Tell my young black males, blaze up!
...Pump ya fists like this
Holla if ya hear me, pump! Pump! If you're pissed."
Imagine correction officers trying to keep order within a cellblock of convicted felons in maximum-security Dannemora shouting the lyrics to Shakur's "Holler if Ya' Hear Me" and pumping their fists at guards, simulating shotguns.
As a precaution, Shakur was kept away from the mainstream inmate population. He had frequent visits from Morris, his girlfriend, who brought him cartons of Newport cigarettes, notebooks for writing poetry and a cheap Radio Shack cassette tape player so he could listen to music in his cell. Every visit was documented.
In surprise wedding nuptials, Morris married Shakur a few months after he broke up with Madonna. The couple exchanged vows in the North Visiting Room at 1 p.m. on Saturday, April 29, 1995. Ruth Snyder officiated and Pauline Elder, a friend, and Billy Lassine, a cousin, were witnesses.
Most of Shakur's prison file underscores quotidian details of prison life: a request to go to the infirmary to treat a sore throat, a request to take a GED test and a request for more notebooks and pens.

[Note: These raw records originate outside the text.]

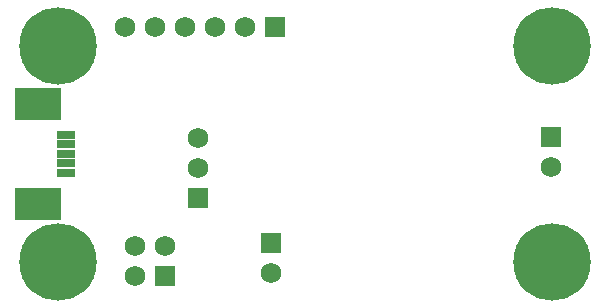
<source format=gbs>
G04 (created by PCBNEW (2013-05-31 BZR 4019)-stable) date 9/7/2014 5:27:28 PM*
%MOIN*%
G04 Gerber Fmt 3.4, Leading zero omitted, Abs format*
%FSLAX34Y34*%
G01*
G70*
G90*
G04 APERTURE LIST*
%ADD10C,0.00590551*%
%ADD11R,0.1576X0.1064*%
%ADD12R,0.0631X0.0277*%
%ADD13R,0.068X0.068*%
%ADD14C,0.068*%
%ADD15C,0.258*%
G04 APERTURE END LIST*
G54D10*
G54D11*
X44055Y-28956D03*
X44055Y-32264D03*
G54D12*
X45000Y-29980D03*
X45000Y-30295D03*
X45000Y-31240D03*
X45000Y-30925D03*
X45000Y-30610D03*
G54D13*
X49370Y-32082D03*
G54D14*
X49370Y-31082D03*
X49370Y-30082D03*
G54D13*
X48295Y-34673D03*
G54D14*
X47295Y-34673D03*
X48295Y-33673D03*
X47295Y-33673D03*
G54D13*
X51948Y-26377D03*
G54D14*
X50948Y-26377D03*
X49948Y-26377D03*
X48948Y-26377D03*
X47948Y-26377D03*
X46948Y-26377D03*
G54D13*
X61141Y-30031D03*
G54D14*
X61141Y-31031D03*
G54D15*
X44724Y-27007D03*
X44724Y-34212D03*
X61181Y-34212D03*
X61181Y-27007D03*
G54D13*
X51811Y-33594D03*
G54D14*
X51811Y-34594D03*
M02*

</source>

He wrote a formal complaint on March 10, 1995, about the conditions of his solitary confinement. "I also want to respectfully request linen for I have none and the reason I am locked in for 24 hours a day. I believe this to be in violation of my rights."
He also wrote allegations of verbal and physical abuse by guards, but they were not corroborated and were not acted upon.

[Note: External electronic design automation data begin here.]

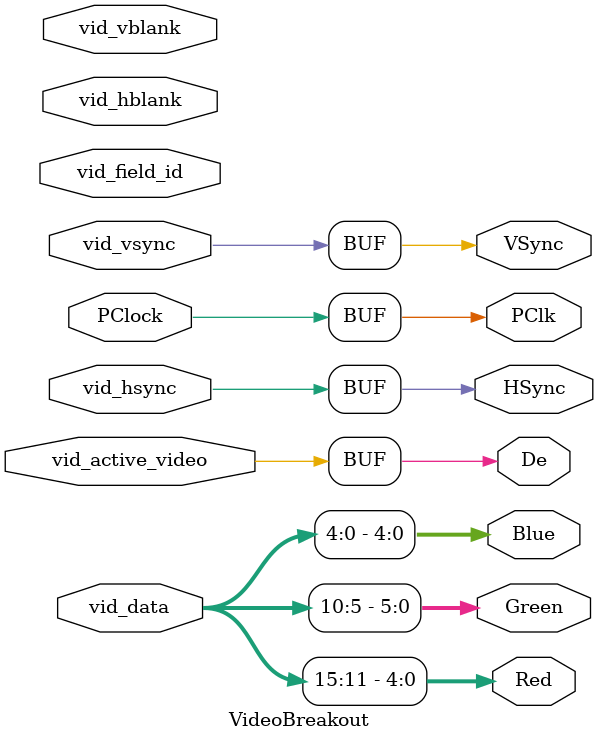
<source format=v>

module VideoBreakout (
    PClock,
    vid_active_video, vid_data,
    vid_field_id,
    vid_hblank, vid_hsync, vid_vblank, vid_vsync,
    Red, Green, Blue,
    HSync, VSync,
    PClk, De
);
    input PClock;

    input vid_active_video;
    input [15:0] vid_data;
    input vid_field_id;
    input vid_hblank, vid_hsync, vid_vblank, vid_vsync;

    output [4:0] Red;
    output [5:0] Green;
    output [4:0] Blue;
    output HSync, VSync;
    output PClk;
    output De;

    //23 22 21 20 19 18 17 16 15 14 13 12 11 10  9  8  7  6  5  4  3  2  1  0
    // -  -  -  R  R  R  R  R  -  -  G  G  G  G  G  G  -  -  -  B  B  B  B  B
    
    //15 14 13 12 11 10  9  8  7  6  5  4  3  2  1  0
    // R  R  R  R  R  G  G  G  G  G  G  B  B  B  B  B
    
    assign Red = vid_data[15:11];
    assign Green = vid_data[10:5];
    assign Blue = vid_data[4:0];
    assign HSync = vid_hsync;
    assign VSync = vid_vsync;
    assign PClk = PClock;
    assign De = vid_active_video;

endmodule


</source>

He was released from Dannemora on Oct. 12, 1995, while awaiting appeal on his case after record producer Suge Knight paid $1.4 million bail in exchange for Shakur making records for Knight's Death Row Records.

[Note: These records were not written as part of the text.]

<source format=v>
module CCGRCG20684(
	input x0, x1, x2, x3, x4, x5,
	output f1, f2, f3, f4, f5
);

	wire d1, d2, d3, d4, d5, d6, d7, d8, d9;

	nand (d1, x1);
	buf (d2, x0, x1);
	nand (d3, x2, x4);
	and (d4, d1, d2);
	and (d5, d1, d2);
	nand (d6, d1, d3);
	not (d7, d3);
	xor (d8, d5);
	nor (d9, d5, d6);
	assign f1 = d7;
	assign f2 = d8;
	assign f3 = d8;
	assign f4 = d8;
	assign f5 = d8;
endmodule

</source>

Shakur was killed in 1996, at age 25, in a drive-by shooting while riding in a BMW in Las Vegas following a Mike Tyson boxing match.
Shakur is one of the best-selling hip-hop artists of all time and has sold more than 75 million records worldwide. There have been numerous books, documentaries and movies exploring his brief, turbulent life and unsolved murder.
"Tupac Shakur happens to be a prominent person, but there are many other people in our 30,000-inmate case files who are largely forgotten," Ruller said. "These files might be the only record that remains of some of these people. It keeps their stories preserved so they might one day be told. It's why we do what we do."